Pressure from Washington played a role in that recalibration. In Panama, for instance, the country’s Supreme Court invalidated an agreement that allowed a subsidiary of a Hong Kong-based company to manage two ports on the Panama Canal. The ruling followed months of political tension, including threats from the Trump administration to assert greater American control over the waterway to curb Chinese influence.

But global perceptions rarely move in one direction. Even as some states grow cautious about deepening economic dependence on China, others have begun reconsidering their relationships with the United States. Governments that previously maintained cool relations with Beijing—including several in Europe and North America—have recently explored expanding commercial engagement with China.

Concerns about the reliability of American policy, heightened by unpredictable decisions in Washington, have contributed to this recalibration.
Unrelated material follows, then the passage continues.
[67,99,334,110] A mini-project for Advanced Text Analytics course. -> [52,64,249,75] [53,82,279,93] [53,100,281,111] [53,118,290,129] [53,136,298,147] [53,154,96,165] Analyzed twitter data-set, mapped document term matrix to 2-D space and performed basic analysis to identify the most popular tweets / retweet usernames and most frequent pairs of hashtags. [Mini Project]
When Wang Yi addressed the Munich Security Conference in February, he framed China as a proponent of stability and cooperation through international institutions. Against the backdrop of sudden military action against Iran, that message may find a more receptive audience.

The conflict could also reverberate across Asia, where American alliances have long served as the backbone of regional security. Iran’s retaliatory strikes against Gulf states highlight how quickly a local confrontation can spread outward. Observers in countries such as Japan and South Korea may wonder whether the security guarantees provided by Washington could entangle them in distant crises or expose them to retaliation from adversaries. Such doubts do not instantly dissolve alliances, but they prompt careful reassessment of strategic dependence.

All of these dynamics leave China navigating a complicated landscape. In the short term, instability in the Persian Gulf threatens the steady flow of energy that underpins Chinese economic growth. Shipping disruptions or higher oil prices would pose real challenges. At the same time, Beijing sees opportunities in the war’s diplomatic and strategic consequences.

A distracted United States, preoccupied with another Middle Eastern conflict, might find it harder to concentrate on balancing China’s rise in Asia. Meanwhile, Chinese leaders will continue presenting themselves as advocates of predictability and multilateral order.

The outcomes of war are unpredictable. But years from now, analysts will look back on this conflict as a turning point—not because China intervened directly, but because turmoil elsewhere shifted the global balance. While missiles fall in the Middle East, the long game of geopolitics continues to unfold across continents.